The Crimean bridge alone can’t deal with the redirected visitors as vehicles weighing greater than 1.5 tonnes are now not allowed to go by.
Early Monday, a Ukrainian drone struck a transferring prepare, killing one of many drivers and prompting Moscow to halt the motion of 9 different trains.
Their passengers are being evacuated by buses, Kremlin-appointed authorities mentioned.
Days earlier, one in all Russia’s most outspoken warmongers raised his voice in regards to the panic in Crimea.
“What’s occurring at Crimean fuel stations is an actual nightmare for locals and servicemen,” Igor Girkin, an ex-intelligence officer who led the primary group of Moscow-backed separatists in southeastern Ukraine in 2014, wrote on Telegram on June 1.
Kyiv “acts openly … making an attempt to chop off the peninsula and our southern [military] teams from gas provide,” Girkin, who was sentenced to 4 years in jail in 2024 after lambasting Moscow’s army failures in Ukraine, wrote from behind bars.
“To some, Crimea looks like a resort. No, at this time it’s a front-line area,” he wrote.
And to Crimean Tatars resembling Dilyaver, what’s occurring round them is a part of a decades-old wrestle for survival in Moscow’s shadow.

Because the annexation, his neighborhood of about 250,000, or about one-tenth of Crimea’s inhabitants, has been below fixed strain.
Masked officers break into the homes of neighborhood leaders, activists or observant Muslims at daybreak to seek for “extremist supplies” that in lots of circumstances change into non secular texts, including The Quran for Youngsters.
Arrests and trials observe – greater than 100 Tatars have been sentenced to jail for “extremism,” “separatism” and “terrorism.”
One other dozen went missing and not using a hint and are believed to have been kidnapped and killed by Russian intelligence.
Dilyaver owned a tiny grocery retailer close to Simferopol.

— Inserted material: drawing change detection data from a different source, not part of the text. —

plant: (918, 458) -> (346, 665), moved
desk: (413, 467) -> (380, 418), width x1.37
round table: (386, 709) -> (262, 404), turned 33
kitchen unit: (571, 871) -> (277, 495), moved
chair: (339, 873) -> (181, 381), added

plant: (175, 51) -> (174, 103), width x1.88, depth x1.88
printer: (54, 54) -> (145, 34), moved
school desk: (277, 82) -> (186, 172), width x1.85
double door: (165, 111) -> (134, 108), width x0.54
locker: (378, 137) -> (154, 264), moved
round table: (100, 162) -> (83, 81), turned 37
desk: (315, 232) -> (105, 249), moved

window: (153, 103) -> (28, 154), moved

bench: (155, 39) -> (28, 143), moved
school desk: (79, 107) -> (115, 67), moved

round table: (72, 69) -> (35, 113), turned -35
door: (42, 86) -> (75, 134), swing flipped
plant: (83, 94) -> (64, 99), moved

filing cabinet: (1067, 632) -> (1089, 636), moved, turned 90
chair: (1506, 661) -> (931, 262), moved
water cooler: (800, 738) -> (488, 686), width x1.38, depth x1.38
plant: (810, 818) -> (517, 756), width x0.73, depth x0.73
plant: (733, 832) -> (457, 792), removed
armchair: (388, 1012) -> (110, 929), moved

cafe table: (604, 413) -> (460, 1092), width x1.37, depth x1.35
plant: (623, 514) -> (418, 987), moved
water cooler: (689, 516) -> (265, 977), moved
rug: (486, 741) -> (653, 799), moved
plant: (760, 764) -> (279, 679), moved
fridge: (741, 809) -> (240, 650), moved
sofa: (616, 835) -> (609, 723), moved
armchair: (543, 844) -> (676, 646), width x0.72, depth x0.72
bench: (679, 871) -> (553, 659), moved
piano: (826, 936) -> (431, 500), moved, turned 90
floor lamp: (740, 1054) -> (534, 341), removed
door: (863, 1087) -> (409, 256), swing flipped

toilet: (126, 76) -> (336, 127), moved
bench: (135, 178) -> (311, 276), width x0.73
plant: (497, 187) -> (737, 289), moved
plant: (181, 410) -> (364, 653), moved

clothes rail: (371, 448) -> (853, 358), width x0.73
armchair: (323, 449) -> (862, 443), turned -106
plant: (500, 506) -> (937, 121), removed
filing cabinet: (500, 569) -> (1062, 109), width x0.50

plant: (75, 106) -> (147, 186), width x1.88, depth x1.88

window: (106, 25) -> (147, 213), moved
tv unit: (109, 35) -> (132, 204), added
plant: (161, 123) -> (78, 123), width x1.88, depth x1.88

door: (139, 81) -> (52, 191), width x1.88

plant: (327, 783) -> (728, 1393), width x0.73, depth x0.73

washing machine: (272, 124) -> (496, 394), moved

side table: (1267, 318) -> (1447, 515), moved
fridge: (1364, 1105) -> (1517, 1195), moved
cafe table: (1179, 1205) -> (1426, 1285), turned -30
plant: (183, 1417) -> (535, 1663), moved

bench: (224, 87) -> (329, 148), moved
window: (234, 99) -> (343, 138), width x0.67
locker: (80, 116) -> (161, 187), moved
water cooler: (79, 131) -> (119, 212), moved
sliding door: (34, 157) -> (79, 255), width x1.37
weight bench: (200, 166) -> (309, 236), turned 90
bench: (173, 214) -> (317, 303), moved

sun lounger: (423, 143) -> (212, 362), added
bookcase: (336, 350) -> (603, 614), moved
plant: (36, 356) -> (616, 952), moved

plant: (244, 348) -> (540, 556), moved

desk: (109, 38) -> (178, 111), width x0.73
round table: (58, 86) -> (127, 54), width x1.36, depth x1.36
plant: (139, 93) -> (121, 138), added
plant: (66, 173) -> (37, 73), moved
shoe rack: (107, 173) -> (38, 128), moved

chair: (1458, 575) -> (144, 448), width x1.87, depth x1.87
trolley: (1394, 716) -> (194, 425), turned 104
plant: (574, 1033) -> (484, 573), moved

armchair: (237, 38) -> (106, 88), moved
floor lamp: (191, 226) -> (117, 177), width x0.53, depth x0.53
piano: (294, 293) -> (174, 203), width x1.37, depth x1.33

However he confronted greater taxes and visits by authorities inspectors who demanded bribes, so Dilyaver, who additionally suffered a rip-off, closed the shop. He barely makes ends meet now by promoting deep-fried meat and cheese pies subsequent to a bus cease.
Dilyaver’s mother and father have been born in Soviet Uzbekistan after the 1944 deportation of each Crimean Tatar by Soviet chief Joseph Stalin, who thought their cultural ties to Turkiye posed a risk to the USSR’s safety.
“We have now a saying, ‘If a Russian lives subsequent to you, preserve an axe prepared,’” Dilyaver’s 77-year-old mom Gulsum informed Al Jazeera. “We suffered from them a lot, and it’s removed from over.”
Ukrainian assaults triggered meals shortages.
Macaroni, flour, canned meat, fish and greens have already been swept off the cabinets in some shops and supermarkets, Dilyaver mentioned.
“The Soviet mentality continues to be at work. If there’s an issue – purchase buckwheat,” he quipped, in regards to the low-cost and nutritious grain that symbolises resilience within the former Soviet Union.